Already There

By:  | March - 26 - 2015

Honorable Mention
2015 Skyscraper Competition

Ramiro Chiriotti Alvarez
Spain

Why we still design cities by dividing the ground in urban plots and defining heights for each building? Why don’t we think our cities as a whole, planning them from the three dimensions at the same time, allowing us to define positions freely for our constructions in the space (x,y,z axes).

Let’s think and create new cities in a three dimensional development system that won’t consider the ground as the main one, and will permit to have several of them “floating” on air. That would allow the creation of new green areas on the rooftops, creating new forms of living, working, circulation… and public space relationships.

Thinking about cities through a three dimensional point of view could be a good way of hyper-densifying cities even when they are extremely dense without affecting negatively the existing living conditions. This is the case I examine, taking as an example of a very dense urban fabric: in the Haizu district in the city of Guangzhou, China.

In many Asian cities, urban development has come about extremely quickly in the last decades, promoting overly dense areas with very low living standards, making life significantly harder for inhabitants.

These zones reflect the culture and history of the country and demonstrate the growing trends in Asia to live in close proximity with small spaces. However these situations are sometimes negative in many aspects and ask for solutions, local way of living cannot be changed overnight doing a complete “tabula rasa”. That’s why considering examples that took the general 2D planning method, with a complete anarchy resulted into “incredible” monsters like the Kowloon city. Thinking the cities as a whole won’t let that happen but will permit a very dense fabric with good quality of air conditions, light, green space access, mobility…

The “Hyper building” hasn’t come out from subjective interests or aesthetics preferences. The project is a direct use and re-interpretation of the existing urban fabric geometry. While it responds to a certain subjective approach, the main concept that shapes the “Hyper building” is that the final form appeared from a parametric composition made by the superposition of existing site layers, extracted from the footprints of the urban fabric connecting them in such a way that every floor is different from the others.
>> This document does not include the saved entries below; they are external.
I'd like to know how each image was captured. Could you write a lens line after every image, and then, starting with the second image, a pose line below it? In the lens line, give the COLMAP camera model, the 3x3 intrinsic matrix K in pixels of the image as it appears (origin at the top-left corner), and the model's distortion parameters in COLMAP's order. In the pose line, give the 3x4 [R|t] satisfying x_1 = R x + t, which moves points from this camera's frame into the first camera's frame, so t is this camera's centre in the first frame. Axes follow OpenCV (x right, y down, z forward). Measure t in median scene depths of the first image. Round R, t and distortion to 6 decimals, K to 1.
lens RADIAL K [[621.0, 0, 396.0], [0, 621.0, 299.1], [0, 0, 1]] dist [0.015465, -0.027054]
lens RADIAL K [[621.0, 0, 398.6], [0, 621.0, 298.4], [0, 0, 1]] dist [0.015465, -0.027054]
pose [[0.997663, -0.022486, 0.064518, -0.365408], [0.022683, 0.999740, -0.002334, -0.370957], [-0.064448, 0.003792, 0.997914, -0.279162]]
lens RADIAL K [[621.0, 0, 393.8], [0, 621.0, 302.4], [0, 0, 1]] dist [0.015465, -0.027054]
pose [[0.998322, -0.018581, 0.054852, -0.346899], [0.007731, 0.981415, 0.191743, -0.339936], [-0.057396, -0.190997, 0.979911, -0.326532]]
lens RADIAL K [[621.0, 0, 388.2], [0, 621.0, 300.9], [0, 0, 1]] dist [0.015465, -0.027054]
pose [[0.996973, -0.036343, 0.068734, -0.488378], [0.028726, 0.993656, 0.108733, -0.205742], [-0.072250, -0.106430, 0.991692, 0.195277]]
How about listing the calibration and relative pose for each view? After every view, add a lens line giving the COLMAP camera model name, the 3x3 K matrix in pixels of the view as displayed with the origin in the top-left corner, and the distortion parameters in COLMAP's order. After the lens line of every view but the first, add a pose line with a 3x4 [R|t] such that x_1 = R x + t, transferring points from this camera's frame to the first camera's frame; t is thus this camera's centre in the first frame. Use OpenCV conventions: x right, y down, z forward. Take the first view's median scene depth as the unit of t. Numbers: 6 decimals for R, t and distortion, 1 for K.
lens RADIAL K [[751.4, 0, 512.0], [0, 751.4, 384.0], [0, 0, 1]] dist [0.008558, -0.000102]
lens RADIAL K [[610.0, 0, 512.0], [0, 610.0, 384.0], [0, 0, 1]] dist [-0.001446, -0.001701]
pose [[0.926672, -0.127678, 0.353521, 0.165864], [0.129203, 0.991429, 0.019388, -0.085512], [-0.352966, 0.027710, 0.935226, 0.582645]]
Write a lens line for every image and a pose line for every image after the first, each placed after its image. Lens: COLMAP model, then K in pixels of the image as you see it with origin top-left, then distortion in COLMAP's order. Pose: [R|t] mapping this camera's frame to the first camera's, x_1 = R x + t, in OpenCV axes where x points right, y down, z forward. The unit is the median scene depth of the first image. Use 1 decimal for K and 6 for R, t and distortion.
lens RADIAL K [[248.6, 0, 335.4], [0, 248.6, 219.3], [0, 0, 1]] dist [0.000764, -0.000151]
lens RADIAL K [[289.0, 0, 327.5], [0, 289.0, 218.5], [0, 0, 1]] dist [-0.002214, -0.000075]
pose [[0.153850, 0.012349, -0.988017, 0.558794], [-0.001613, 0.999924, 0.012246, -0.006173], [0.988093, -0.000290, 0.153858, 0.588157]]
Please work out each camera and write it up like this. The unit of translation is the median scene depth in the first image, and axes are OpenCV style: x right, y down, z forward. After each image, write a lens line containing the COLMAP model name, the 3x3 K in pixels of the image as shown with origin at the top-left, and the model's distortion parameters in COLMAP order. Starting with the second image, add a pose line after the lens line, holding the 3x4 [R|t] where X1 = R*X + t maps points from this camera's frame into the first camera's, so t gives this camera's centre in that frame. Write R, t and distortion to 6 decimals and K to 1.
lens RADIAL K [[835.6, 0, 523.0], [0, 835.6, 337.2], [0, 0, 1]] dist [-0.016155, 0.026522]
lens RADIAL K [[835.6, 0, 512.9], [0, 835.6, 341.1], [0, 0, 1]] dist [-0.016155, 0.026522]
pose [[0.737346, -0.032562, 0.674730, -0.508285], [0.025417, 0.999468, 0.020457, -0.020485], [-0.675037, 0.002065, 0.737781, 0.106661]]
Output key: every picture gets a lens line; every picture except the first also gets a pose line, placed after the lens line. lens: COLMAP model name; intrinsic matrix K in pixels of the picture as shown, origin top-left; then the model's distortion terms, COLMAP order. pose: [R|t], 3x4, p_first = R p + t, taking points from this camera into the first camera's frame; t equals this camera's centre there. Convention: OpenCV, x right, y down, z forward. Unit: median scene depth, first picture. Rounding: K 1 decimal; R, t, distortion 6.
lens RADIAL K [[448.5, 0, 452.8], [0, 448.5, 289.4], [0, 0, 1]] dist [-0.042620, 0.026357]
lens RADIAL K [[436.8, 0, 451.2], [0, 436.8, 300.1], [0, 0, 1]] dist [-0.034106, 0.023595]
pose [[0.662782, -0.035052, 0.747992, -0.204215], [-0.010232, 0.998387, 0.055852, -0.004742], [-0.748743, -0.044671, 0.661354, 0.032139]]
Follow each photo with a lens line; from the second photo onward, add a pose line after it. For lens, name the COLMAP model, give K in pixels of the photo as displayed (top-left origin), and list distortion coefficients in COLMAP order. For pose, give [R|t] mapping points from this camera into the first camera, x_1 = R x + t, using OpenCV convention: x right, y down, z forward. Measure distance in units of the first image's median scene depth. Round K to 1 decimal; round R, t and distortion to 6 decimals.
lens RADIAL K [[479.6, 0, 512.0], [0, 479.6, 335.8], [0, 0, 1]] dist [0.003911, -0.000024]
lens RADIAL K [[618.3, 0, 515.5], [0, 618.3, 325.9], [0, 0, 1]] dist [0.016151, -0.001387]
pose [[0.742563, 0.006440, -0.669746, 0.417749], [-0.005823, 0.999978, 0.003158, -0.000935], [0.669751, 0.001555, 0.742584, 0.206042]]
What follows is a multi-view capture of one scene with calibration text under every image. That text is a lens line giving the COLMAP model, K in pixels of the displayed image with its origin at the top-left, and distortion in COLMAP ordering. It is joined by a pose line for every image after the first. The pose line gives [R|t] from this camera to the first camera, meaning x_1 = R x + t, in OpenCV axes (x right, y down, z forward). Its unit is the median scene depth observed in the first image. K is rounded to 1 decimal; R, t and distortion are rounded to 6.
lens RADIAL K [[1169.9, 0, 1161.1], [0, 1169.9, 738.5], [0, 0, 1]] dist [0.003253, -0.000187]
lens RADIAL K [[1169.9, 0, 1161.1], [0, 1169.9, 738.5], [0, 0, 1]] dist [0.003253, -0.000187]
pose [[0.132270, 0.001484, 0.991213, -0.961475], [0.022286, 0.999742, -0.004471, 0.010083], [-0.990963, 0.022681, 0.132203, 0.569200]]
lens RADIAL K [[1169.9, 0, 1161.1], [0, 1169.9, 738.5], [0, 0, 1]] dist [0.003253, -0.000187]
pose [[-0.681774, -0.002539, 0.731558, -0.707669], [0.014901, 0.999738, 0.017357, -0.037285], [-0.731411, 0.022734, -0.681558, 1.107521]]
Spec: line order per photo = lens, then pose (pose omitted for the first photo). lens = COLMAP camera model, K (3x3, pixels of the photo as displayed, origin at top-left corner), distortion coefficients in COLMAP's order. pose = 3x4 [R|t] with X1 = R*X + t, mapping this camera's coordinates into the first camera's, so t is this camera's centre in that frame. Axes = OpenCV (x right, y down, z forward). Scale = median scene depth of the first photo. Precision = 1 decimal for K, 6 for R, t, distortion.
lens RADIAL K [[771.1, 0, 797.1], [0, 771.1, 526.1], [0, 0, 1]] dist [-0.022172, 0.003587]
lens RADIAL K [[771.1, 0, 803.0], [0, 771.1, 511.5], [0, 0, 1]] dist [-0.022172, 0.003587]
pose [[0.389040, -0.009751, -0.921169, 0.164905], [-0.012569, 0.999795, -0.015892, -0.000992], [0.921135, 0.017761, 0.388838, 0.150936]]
In order to maintain and build new housing and activities structures the project imagines a development where the inhabitants of the existing site will be involved in the decisions of the future city; which buildings will stay, which will be taken down, and how the city performs on a larger scale. The result of that proces would be a mutable and adaptable tower cluster that emerges from the existing conditions to establish a spatial net of buildings and green spaces.

The Hyper building is conceived from the idea of being almost an independent city, with its typology will allow different use distributions, creating and keeping all kind of activities together (commercial spaces, production, offices, schools, health centers, small farming spaces, warehouses…) to maximize the quality of living of its inhabitants.

The overall guiding concept is that the “Hyper building” emerges from the existing fabric like the roots of a tree emerge from the ground. This building develops different density conditions and through this process, the building cluster expand horizontally and begins to increase in height, transforming into a tower.

This 3D participation planning system could be adapted to the urban fabric of the neighboring areas, as well as in many other Chinese cities, which all have similar conditions and seem to be overlooked as potential interesting sites for new urban poles.